Now we were at least spatially separated. But it took me well over 20 years to get rid of her inwardly and to forgive her my terrible childhood.

The humiliations continue

She celebrated her 50th birthday in the addiction clinic. I established a professional existence as a therapeutic naturopath in Hawaii.When we telephoned, she still explained to me what I feel and think, and inwardly made me crazy.

But I said nothing and then spent days digging out what really bothered me. It humbled me that she interrupted my sentences to end my thoughts seemingly pointed and eloquent myself.

I had long since crossed the 30 and still did not dare to hurl it at her: "No, Mommy, I want to say something else!" Depressive phases, deep self-doubt and the feeling of being unworthy of being loved continue to determine my life. My relationships often ended before it got serious. I did not feel that I deserved marriage, home buying and own children.

At over 40, I visited my mother again in Germany. Again, my old child rage caught up with me: Why did she spend so much money on handbags, skirts and mascara, where we often could not even afford lunch? How could she give me my few extra kilos, where she herself was so thin that I was worried?

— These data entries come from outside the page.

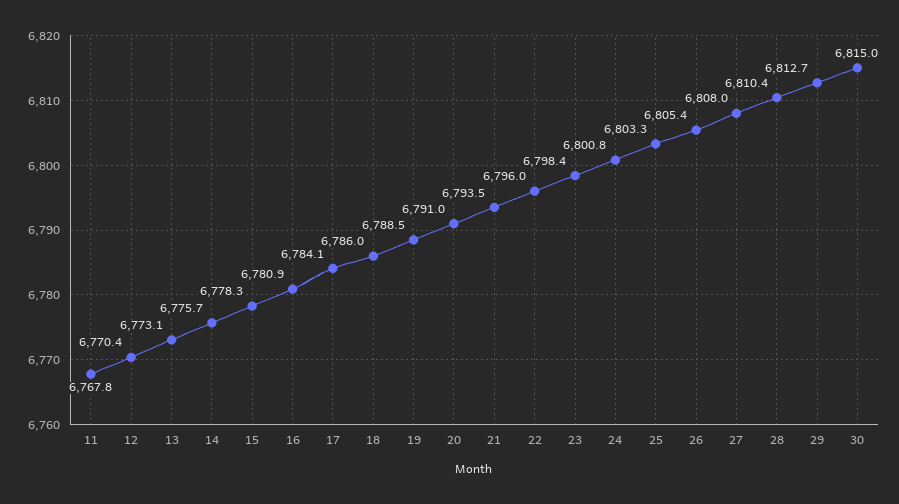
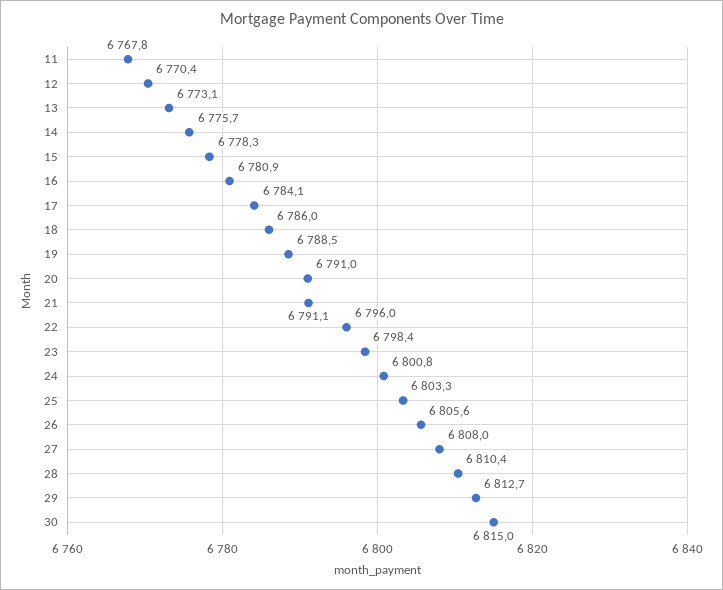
  {
    "11": 6767.8,
    "12": 6770.4,
    "13": 6773.1,
    "14": 6775.7,
    "15": 6778.3,
    "16": 6780.9,
    "17": 6784.1,
    "18": 6786,
    "19": 6788.5,
    "20": 6791,
-   "21": 6793.5,
+   "21": 6791.1,
    "22": 6796,
    "23": 6798.4,
    "24": 6800.8,
    "25": 6803.3,
-   "26": 6805.4,
+   "26": 6805.6,
    "27": 6808,
    "28": 6810.4,
    "29": 6812.7,
    "30": 6815
  }

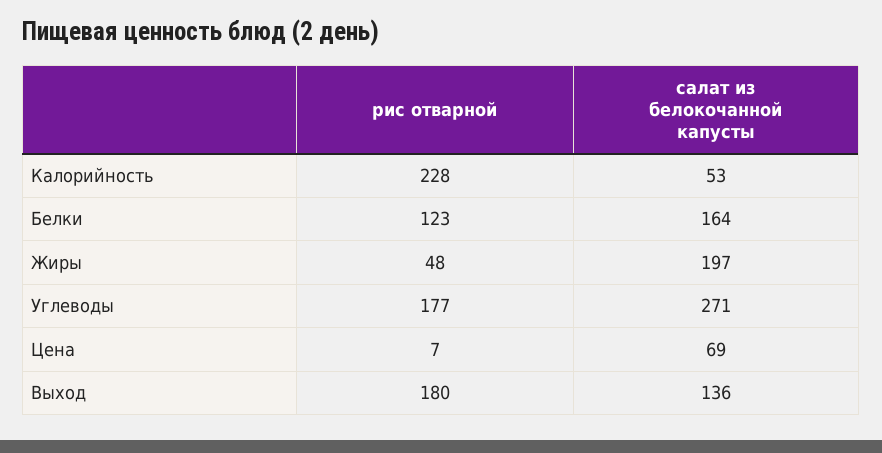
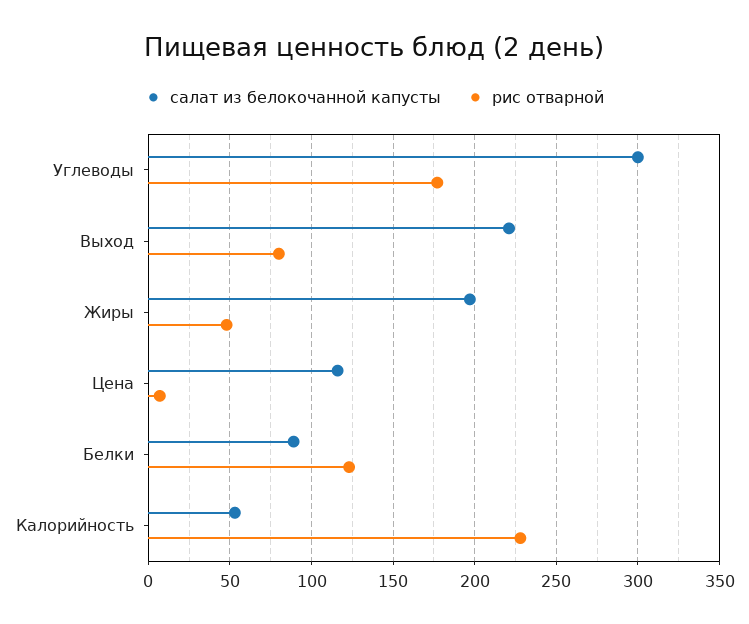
  {
    "рис отварной": {
      "Калорийность": 228,
      "Белки": 123,
      "Жиры": 48,
      "Углеводы": 177,
      "Цена": 7,
-     "Выход": 180
+     "Выход": 80
    },
    "салат из белокочанной капусты": {
      "Калорийность": 53,
-     "Белки": 164,
+     "Белки": 90,
      "Жиры": 197,
-     "Углеводы": 271,
+     "Углеводы": 300,
-     "Цена": 69,
+     "Цена": 115,
-     "Выход": 136
+     "Выход": 220
    }
  }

Only a therapy and a break from contact helped me

Weeks later, when she criticized my red-dyed hair during a phone call ("stupid idea, no one stands red!") And I remained silent, I realized that I had to change something. About me! I wanted to learn to limit their influence on my self-esteem.

I wrestled with a therapy that I now use as a naturopath for my patients as well? the knocking therapy (short EFT). During intense therapy hours, all my stubborn pain came up in me. Brave, I asked my mother for a six-month contact break. And finally came to rest inwardly. I realized that when I use my voice, loud and clear, "no!" legend.

When I first said to her, "No, I do not want that!", She asked surprised: "How are you talking to me?" And I said calmly, "Just like you with me."

She is clean at 70 - and I do not need her anymore

Since then, our relationship has settled on a peaceful but distant contact. She is almost 70 years old, clean after years of effort and married again. I now focus on myself, have a wonderful man I love, and good friends. It feels good to know that I do not need them anymore.


Text: Veruschka. She still has contact with her father, but the relationship is very distant. You rarely see yourself? and if, never alone.

Video Recommendation:

A Mother on Selling Drugs for "Survival": "I'm Not Making Any Excuses" | Iyanla: Fix My Life | OWN (April 2024).